Ils voyagent et travaillent ensemble. C’est au retour d’un voyage en Italie avec Bolette qu’il commence à intégrer dans ses créations des références à l’Antiquité romaine, à la Renaissance et au baroque. 

Tous deux férus d’histoire naturelle, ils inventent des compositions surprenantes à partir de papillons, de coquillages, d’oiseaux naturalisés. lls ouvrent, dira Marcel Zahar, « les portes du Merveilleux ». Convaincu que l’artiste doit lutter contre l’uniformité du monde industriel, Moreux se tourne vers la tradition classique et s’inspire librement des oeuvres de Ledoux et de Palladio ; il s’impose comme ensemblier, architecte-scénographe, muséographe et créateur de jardins.

Dans les nombreux jardins urbains qu’il dessine, seul ou avec les frères Véra, il met l’accent sur l’approche géométrique, l’économie des végétaux et les illusions de perspective obtenues par des jeux de miroirs.
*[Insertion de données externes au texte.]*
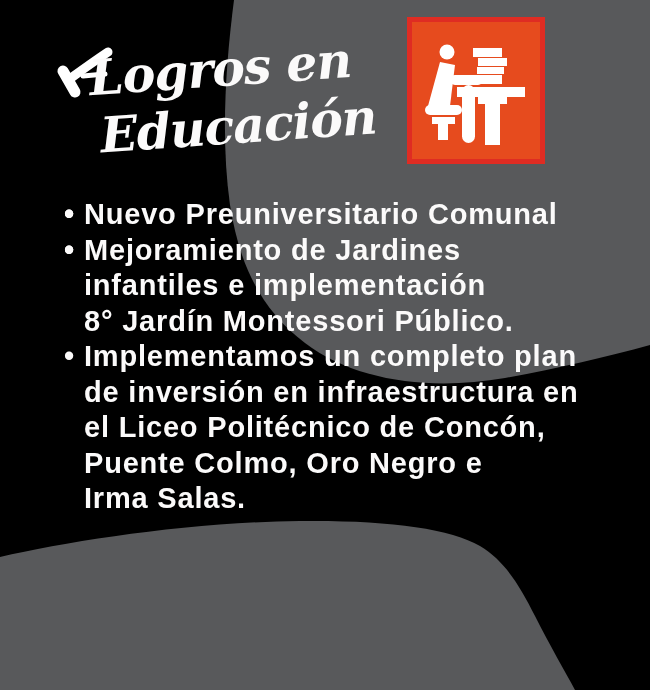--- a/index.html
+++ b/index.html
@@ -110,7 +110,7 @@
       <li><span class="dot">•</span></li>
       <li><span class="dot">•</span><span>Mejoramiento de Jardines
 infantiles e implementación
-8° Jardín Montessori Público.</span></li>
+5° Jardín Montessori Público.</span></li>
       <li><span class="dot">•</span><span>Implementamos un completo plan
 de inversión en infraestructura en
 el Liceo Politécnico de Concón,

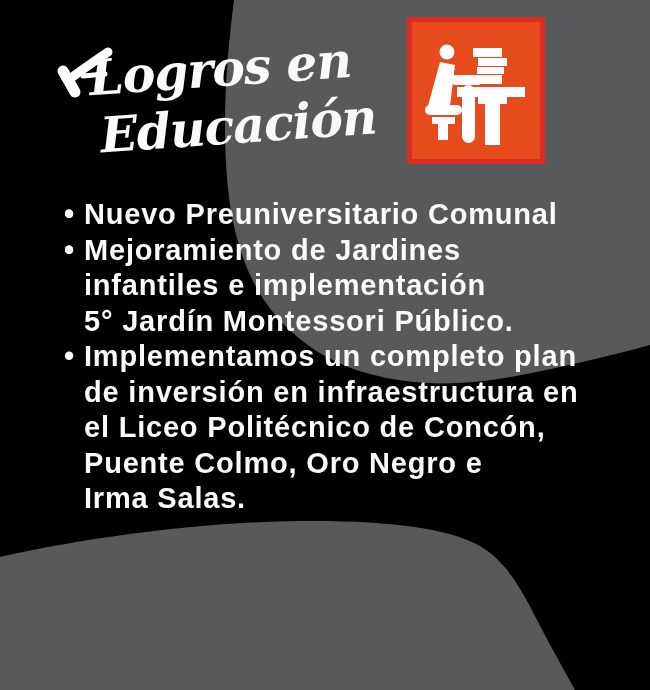--- a/index.html
+++ b/index.html
@@ -111,7 +111,7 @@
       <li><span class="dot">•</span><span>Mejoramiento de Jardines
 infantiles e implementación
 5° Jardín Montessori Público.</span></li>
-      <li><span class="dot">•</span><span>Implementamos un completo plan
+      <li><span class="dot">•</span><span>Mejoramiento un completo plan
 de inversión en infraestructura en
 el Liceo Politécnico de Concón,
 Puente Colmo, Oro Negro e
Le jardin public des Gobelins, qu’il réalise à Paris en 1938, se présente comme une puissante alliance d’éléments baroques et de tracés classiques. Nommé architecte en chef des Bâtiments civils et palais nationaux, il est chargé de réaménager les galeries de peinture du musée du Louvre, et plus particulièrement le décor de la galerie Médicis.

Jean Charles Moreux  reste donc aujourd’hui plus connu comme designer que comme architecte, sans doute parce que son mobilier créé pour une clientèle aisée et célèbre reste une bonne valeur en salle des ventes, alors que ses œuvres architecturales crées pour la même clientèle ont presque toutes disparu.